Летнее утро, самая рань, в которую по улицам люди не гуляют, ужасная жара. Я добежал до вокзала— перелез через ограждения и стал ждать поезда. Обычно, с семи утра каждые полчаса был рейс в Йокогаму— не знаю, почему именно туда; быть может, других городов я не знавал. И всё равно мне пришлось бы вернуться. Я плакал в первый раз. Может, вы не сможете понять, насколько дорог был мне Хиде, но без него я не представлял своей жизни.
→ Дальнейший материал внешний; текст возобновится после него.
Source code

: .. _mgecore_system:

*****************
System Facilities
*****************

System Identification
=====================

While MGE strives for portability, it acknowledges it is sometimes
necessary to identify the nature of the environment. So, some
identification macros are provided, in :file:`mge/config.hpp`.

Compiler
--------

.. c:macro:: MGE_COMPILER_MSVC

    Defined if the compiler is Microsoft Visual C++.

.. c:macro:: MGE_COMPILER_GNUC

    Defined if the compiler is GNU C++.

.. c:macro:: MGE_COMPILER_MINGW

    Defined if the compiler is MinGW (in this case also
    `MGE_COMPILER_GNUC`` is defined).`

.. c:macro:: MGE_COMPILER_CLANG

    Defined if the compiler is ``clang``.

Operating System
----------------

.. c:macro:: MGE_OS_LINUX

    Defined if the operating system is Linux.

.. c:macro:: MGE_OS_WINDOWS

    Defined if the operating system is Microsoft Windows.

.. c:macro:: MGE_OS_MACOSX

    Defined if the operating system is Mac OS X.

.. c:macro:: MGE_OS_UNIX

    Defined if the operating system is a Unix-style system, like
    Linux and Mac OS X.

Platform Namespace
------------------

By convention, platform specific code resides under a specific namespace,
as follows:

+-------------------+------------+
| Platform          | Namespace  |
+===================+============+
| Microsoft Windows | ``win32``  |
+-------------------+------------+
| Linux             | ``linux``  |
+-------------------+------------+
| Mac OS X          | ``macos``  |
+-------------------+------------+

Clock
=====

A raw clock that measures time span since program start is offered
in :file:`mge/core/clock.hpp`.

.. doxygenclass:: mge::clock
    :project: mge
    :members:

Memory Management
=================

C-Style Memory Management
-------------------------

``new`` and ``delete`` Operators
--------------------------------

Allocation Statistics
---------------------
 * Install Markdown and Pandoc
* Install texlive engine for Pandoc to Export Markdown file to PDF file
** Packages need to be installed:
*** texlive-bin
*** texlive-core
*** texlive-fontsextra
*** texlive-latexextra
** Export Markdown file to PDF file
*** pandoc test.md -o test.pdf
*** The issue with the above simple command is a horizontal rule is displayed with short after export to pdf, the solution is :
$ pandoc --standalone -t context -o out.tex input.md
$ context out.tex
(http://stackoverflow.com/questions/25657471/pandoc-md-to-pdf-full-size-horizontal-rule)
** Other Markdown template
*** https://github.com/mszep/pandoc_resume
Я шёл по железнодорожным путям, вдоль пригородных провинций Токио, я шагал по шпалам и смеялся. Обнимал самого себя. Ложь— есть спасение в этом мире. Смерть— избавление от него. Я шёл по железнодорожным путям, я горько улыбался, плакал. И, о боже, мне казалось, как я одинок! —что даже внутри всё сжалось до боли. Я шёл, и даже в такое пекло мне было холодно, жутко не хватало ветровки, и слышал я, как сзади приближается поезд. Всё бы оборвалось прямо в тот день, не услышь я его голоса:

«Опять двойка, блять!»

Чёрт возьми, он так сильно меня напугал, что я прочь отскочил от рельс и закричал. В дюйме от моей ноги промчался поезд. «Опять двойка». Опять двойка, мать вашу! Казалось, мой безумный вопль заглушил даже гул самого поезда— опять двойка… всё началось с двойки. Обычной двойки.

Сиплый, но до сладости, грассирующий, но не так противно, как у Мишель— ох, этот голос. Помню, как я осторожно окинул всё взглядом вокруг себя, нервно начал чесать руки— кажется, это у меня привычка такая. Даже сейчас сижу и чешу, вспоминая всё это. А потом и судорожно вопросил:

—К-к… кто здесь?

«Что? Ай! Пс…»

«Он упал?»— подумал я. И снова задал вопрос:

—Почему я слышу твой голос?

«А я? Мне теперь тут всё убирать»

Мы поняли, конечно, не сразу, но голоса друг друга были внутри нас. Мы слышали друг друга. Мы жили друг в друге. А рядом беспечно цвёл куст камелий.

Также беспечно, как говорил со мной этот незнакомый, бархатный и до ужаса капризный голос.